----- Data for this exercise -----
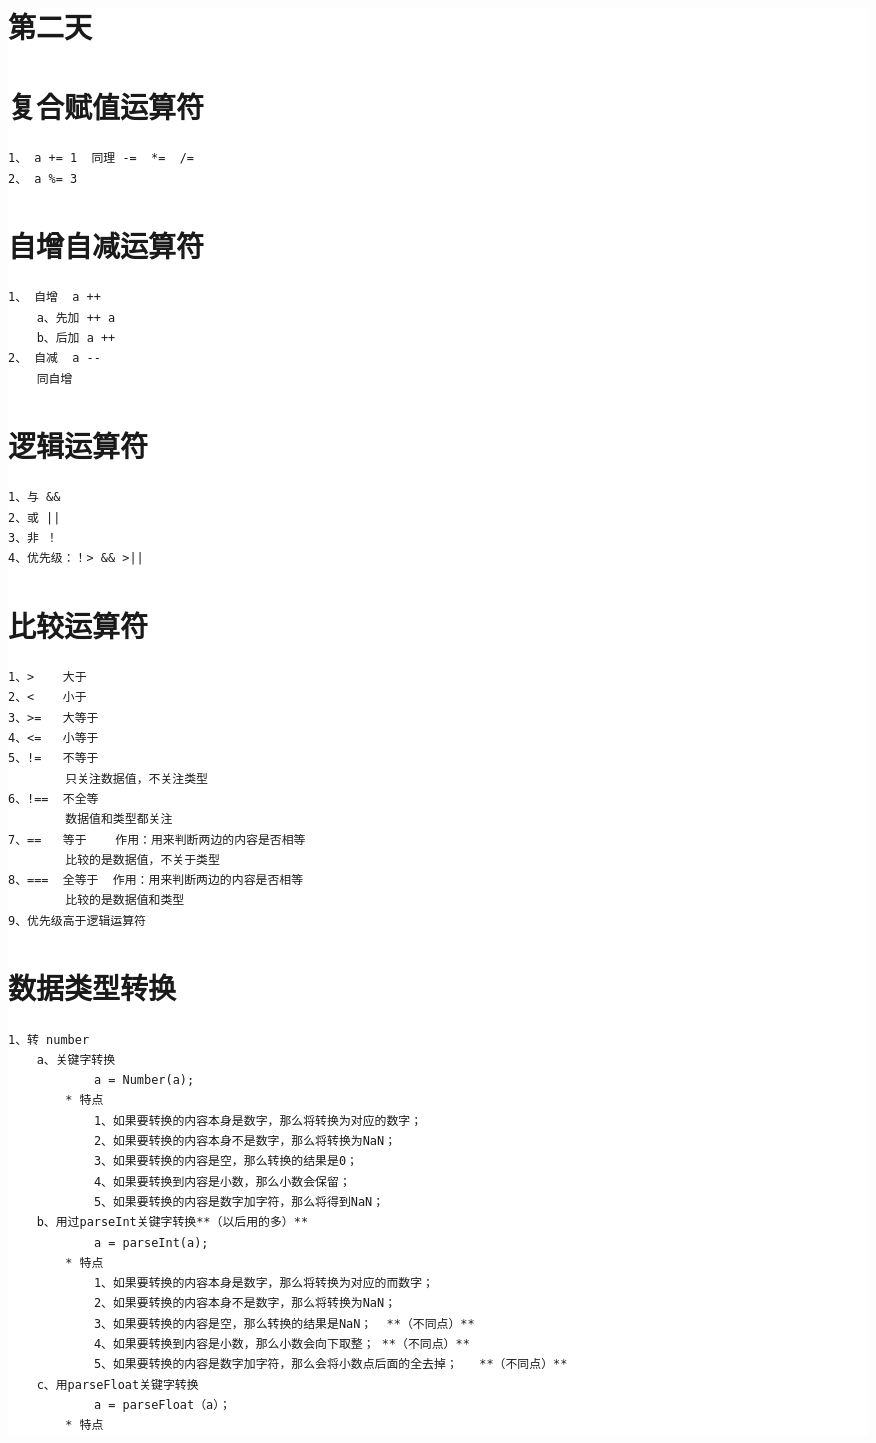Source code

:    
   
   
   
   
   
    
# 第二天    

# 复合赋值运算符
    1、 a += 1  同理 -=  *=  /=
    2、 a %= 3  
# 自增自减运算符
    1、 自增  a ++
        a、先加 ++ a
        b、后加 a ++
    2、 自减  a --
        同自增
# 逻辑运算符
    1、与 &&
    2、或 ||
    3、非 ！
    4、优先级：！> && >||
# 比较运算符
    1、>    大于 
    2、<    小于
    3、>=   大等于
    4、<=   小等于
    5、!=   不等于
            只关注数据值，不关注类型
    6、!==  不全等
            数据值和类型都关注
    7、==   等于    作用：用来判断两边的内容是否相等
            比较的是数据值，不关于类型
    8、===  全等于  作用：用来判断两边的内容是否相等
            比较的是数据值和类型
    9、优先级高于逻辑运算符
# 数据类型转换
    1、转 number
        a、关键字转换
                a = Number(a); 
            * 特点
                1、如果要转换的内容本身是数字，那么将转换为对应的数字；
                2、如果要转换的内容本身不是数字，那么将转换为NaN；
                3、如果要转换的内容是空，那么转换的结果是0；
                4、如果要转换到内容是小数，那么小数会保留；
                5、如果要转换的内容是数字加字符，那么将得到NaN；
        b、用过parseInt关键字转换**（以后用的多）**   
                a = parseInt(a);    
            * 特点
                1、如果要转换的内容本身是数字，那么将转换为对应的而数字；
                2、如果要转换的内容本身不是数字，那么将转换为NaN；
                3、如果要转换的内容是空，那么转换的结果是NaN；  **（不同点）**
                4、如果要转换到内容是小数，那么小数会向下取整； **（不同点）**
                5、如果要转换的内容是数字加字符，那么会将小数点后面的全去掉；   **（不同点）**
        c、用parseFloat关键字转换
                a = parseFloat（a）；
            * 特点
-----
> Exercise aim:
Give the records again without a single change, and exclude the pictures.

> Output for this exercise:
Source code

:    
   
   
   
   
   
    
# 第二天    

# 复合赋值运算符
    1、 a += 1  同理 -=  *=  /=
    2、 a %= 3  
# 自增自减运算符
    1、 自增  a ++
        a、先加 ++ a
        b、后加 a ++
    2、 自减  a --
        同自增
# 逻辑运算符
    1、与 &&
    2、或 ||
    3、非 ！
    4、优先级：！> && >||
# 比较运算符
    1、>    大于 
    2、<    小于
    3、>=   大等于
    4、<=   小等于
    5、!=   不等于
            只关注数据值，不关注类型
    6、!==  不全等
            数据值和类型都关注
    7、==   等于    作用：用来判断两边的内容是否相等
            比较的是数据值，不关于类型
    8、===  全等于  作用：用来判断两边的内容是否相等
            比较的是数据值和类型
    9、优先级高于逻辑运算符
# 数据类型转换
    1、转 number
        a、关键字转换
                a = Number(a); 
            * 特点
                1、如果要转换的内容本身是数字，那么将转换为对应的数字；
                2、如果要转换的内容本身不是数字，那么将转换为NaN；
                3、如果要转换的内容是空，那么转换的结果是0；
                4、如果要转换到内容是小数，那么小数会保留；
                5、如果要转换的内容是数字加字符，那么将得到NaN；
        b、用过parseInt关键字转换**（以后用的多）**   
                a = parseInt(a);    
            * 特点
                1、如果要转换的内容本身是数字，那么将转换为对应的而数字；
                2、如果要转换的内容本身不是数字，那么将转换为NaN；
                3、如果要转换的内容是空，那么转换的结果是NaN；  **（不同点）**
                4、如果要转换到内容是小数，那么小数会向下取整； **（不同点）**
                5、如果要转换的内容是数字加字符，那么会将小数点后面的全去掉；   **（不同点）**
        c、用parseFloat关键字转换
                a = parseFloat（a）；
            * 特点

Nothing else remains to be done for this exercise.